Overview

Artificial intelligence approaches have produced impressive results across a wide spectrum of fields and applications in recent years. These successes in combination with an increasing demand for assisted living, elderly care and local production have have caused the expectation of an imminent deployment of intelligent autonomous robots in our everyday life. These future agents will be expected to work in close interaction with non-expert users in both general everyday situations and professional tasks. In either scenario such intelligent agents will have to adapt to new or modified tasks in dynamic environments without relying on the huge amounts of data that can not be provided by non-experts in either the quantity or quality required by current approaches. Furthermore, state-of-the-art machine learning methods are not able to represent the learned models, behaviors and features in a transparent and comprehensible way resulting in processes with insufficient guarantees and additional complexity for human-machine collaborations. A new generation of intelligent robots will be required that is capable of communicating intent to non-expert users as well as understanding intent from action of the user in a natural way. These robots will appear more intuitive to non-expert users as well as being able to deduct valuable information through more intuitive interaction with the non-expert user. This new generation of intelligent, intuitive robots will require
i) efficient learning of explainable and comprehensible skills and behaviors,
ii) skill and behavior improvement from weakly labeled, suboptimal demonstrations,
iii) efficient transfer and adaptation of skills and behaviors through intuitive interaction.

Machine Learning for Robotics

Recent advances in robotics forecast the advent of autonomous agents in our everyday life. Highly dynamic environments and increasingly sophisticated human-robot interactions render classical, hand-tuned controllers and preprogrammed behavior obsolete. Instead such systems will apply machine learning techniques to adapt to new environments and to learn new behaviors. I reformulated the stochastic optimal control problem as a constraint optimization and introduced a Kullback-Leibler bound on the state-action distribution, resulting in a novel policy update [ICRA 2014, JAIS 2015]. At the Intelligent Autonomous Systems group I focused my research on imitation learning and human-robot collaboration. In particular the goal of my thesis was the development of The Imitation Learning Pipeline, a pipeline of novel methods that learn explainable behaviors from unlabeled demonstrations represented in structures comprehensible to non-expert users. First, a set of demonstrations of one or multiple tasks are collected in either the Cartesian-space via motion capture or in the joint-space via kinesthetic teaching or tele-operation.

Learning Movement Primitive Sequences from Unlabeled Demonstrations

These initially unlabeled demonstrations are segmented into sequences of movement primitives, while simultaneously learning a library of primitives. Movement primitives represent policies that decide for certain actions given a state. I developed an expectation-maximization based method entitled Probabilistic Segmentation [HUMANOIDS 2015, IJRR 2017], where the expectation step computes new segmentations of the demonstrations given the current model and the maximization step learns a new model given the current segmentations. The model is defined as a mixture of primitives. In my past work I chose the Probabilistic Movement Primitive representation because of its probabilistic nature and the corresponding model properties. However, I have also worked with other representations, such as Dynamical Movement Primitives, and have discussed how a simple probabilistic extension allows to use them in my segmentation approach.

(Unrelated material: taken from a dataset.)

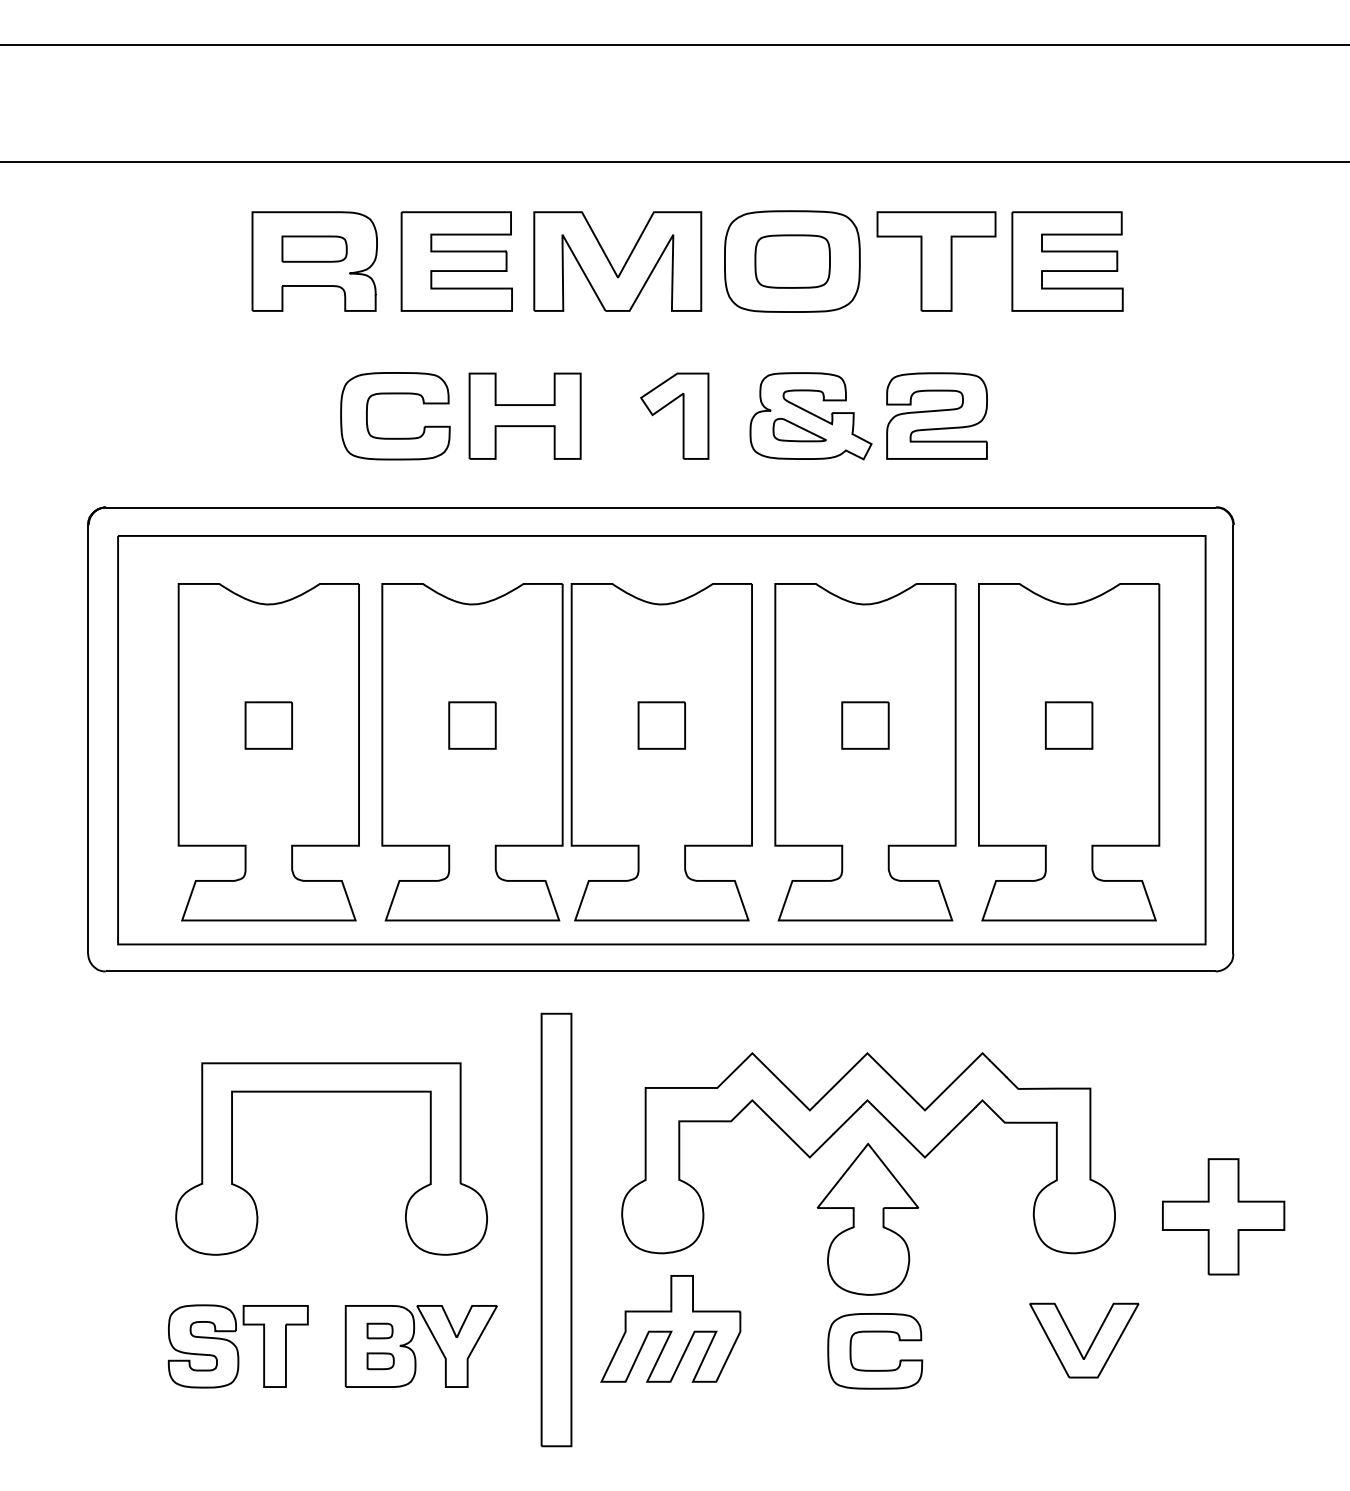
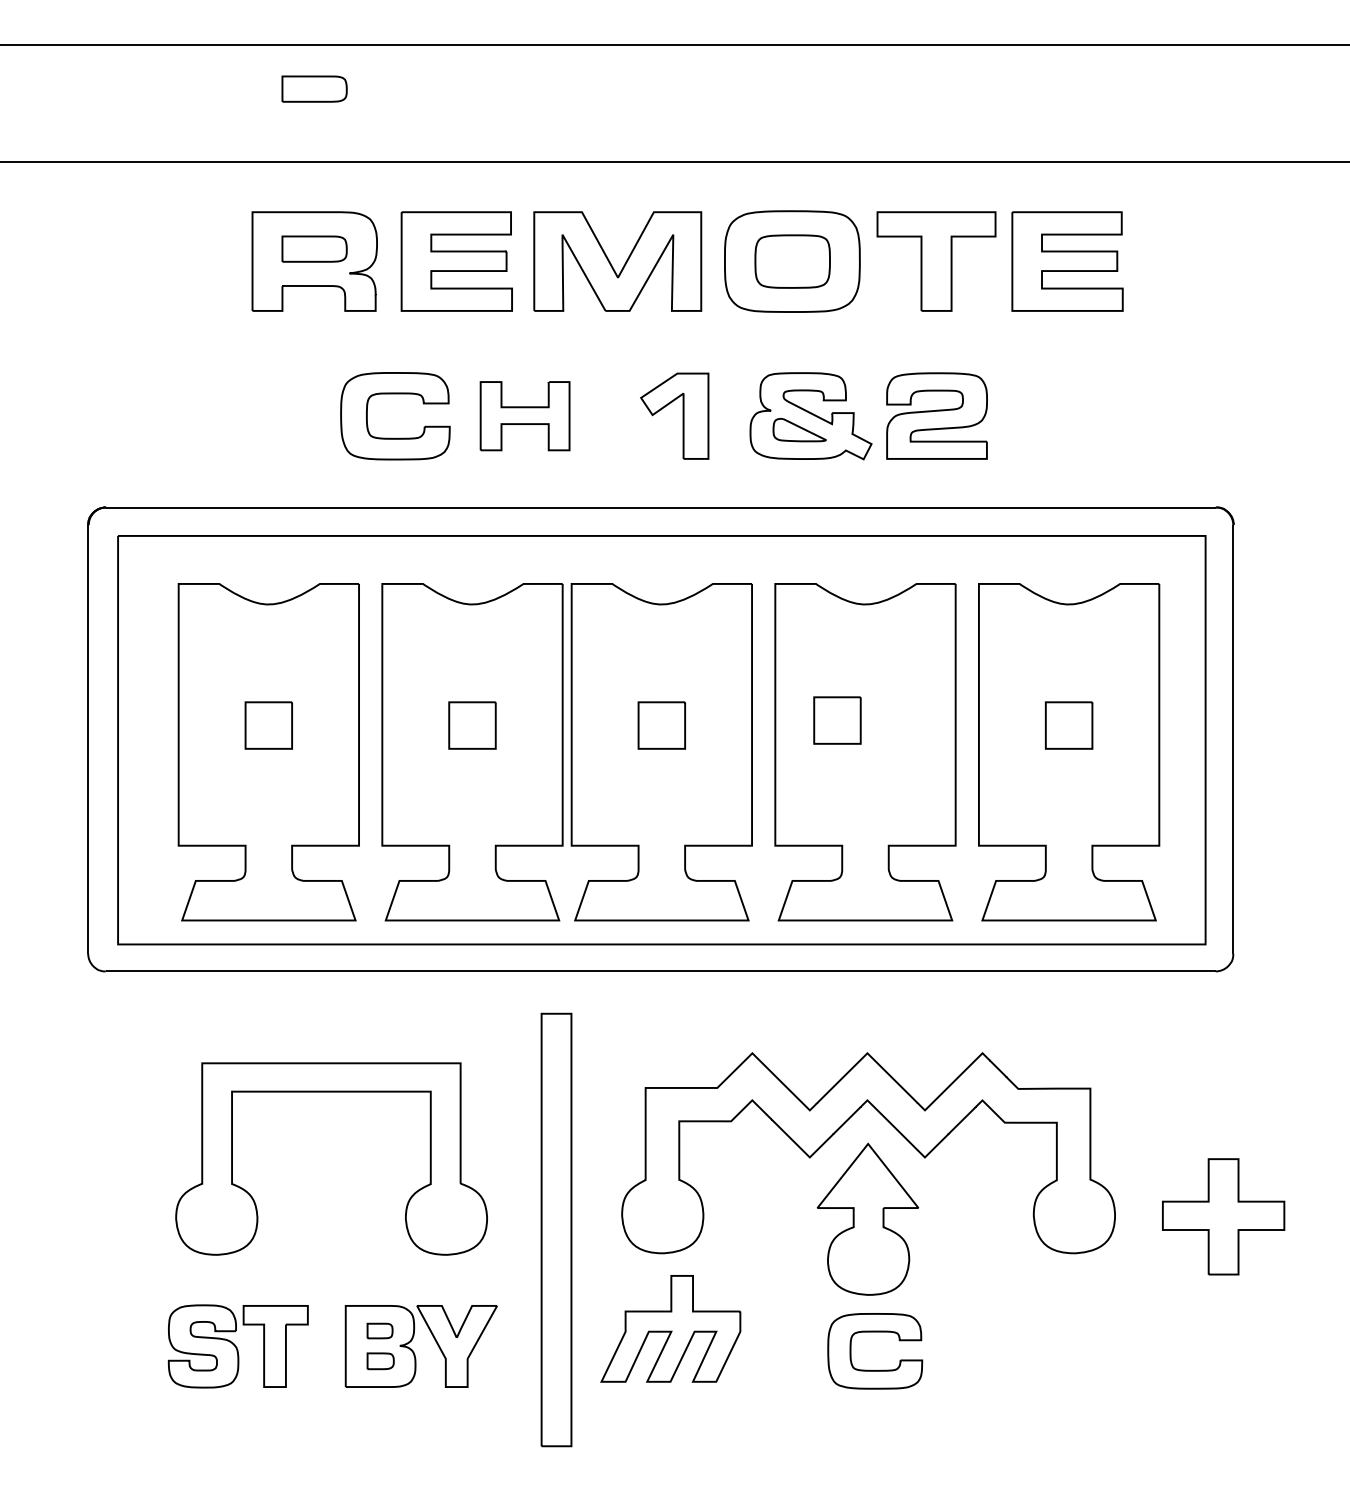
part at (314, 88): none -> present
part at (524, 415) size: 114x88 px -> 92x71 px
part at (865, 725) position: (865, 725) -> (837, 720)
part at (1090, 1344): present -> none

Learning Explainable Behavior from Demonstrations

The segmented demonstrations and the learned primitive library are used to induce a Probabilistic Context-Free Grammar [ICRA 2018, IJRR 2019]. The grammar structure is learned using an Markov chain Monte Carlo optimization, where I introduced a novel prior based on three Poisson distributions, addressing several problems of commonly used grammar priors. The new prior favors intuitively structured grammars, where the three hyper-parameters of the prior have clear semantic meanings. The induced grammar serves as an easily comprehensible representation of the capability of a robot with respect to the primitives learned from the demonstrations. Furthermore, the grammar is used to generate new sequences of primitives from the library.

Improving Comprehensibly Structured Behavior through Reinforcement Learning

Finally, the induced grammar is improved through a reinforcement learning approach. Given that the grammar was induced from multiple demonstrations, it can be assumed that the learned structure was biased towards the seen demonstrations. However, the learned primitives and relations encoded in the grammar might be capable of solving previously unseen tasks. I formulated a natural policy gradient method for formal grammars. The resulting method efficiently improves the hierarchical grammar representation given an objective function. The method is not limited to context free grammars but can also be used for higher order grammars. Further learning methods can be applied in order to strengthen, weaken, create or destroy relations in order to improve the grammar even further.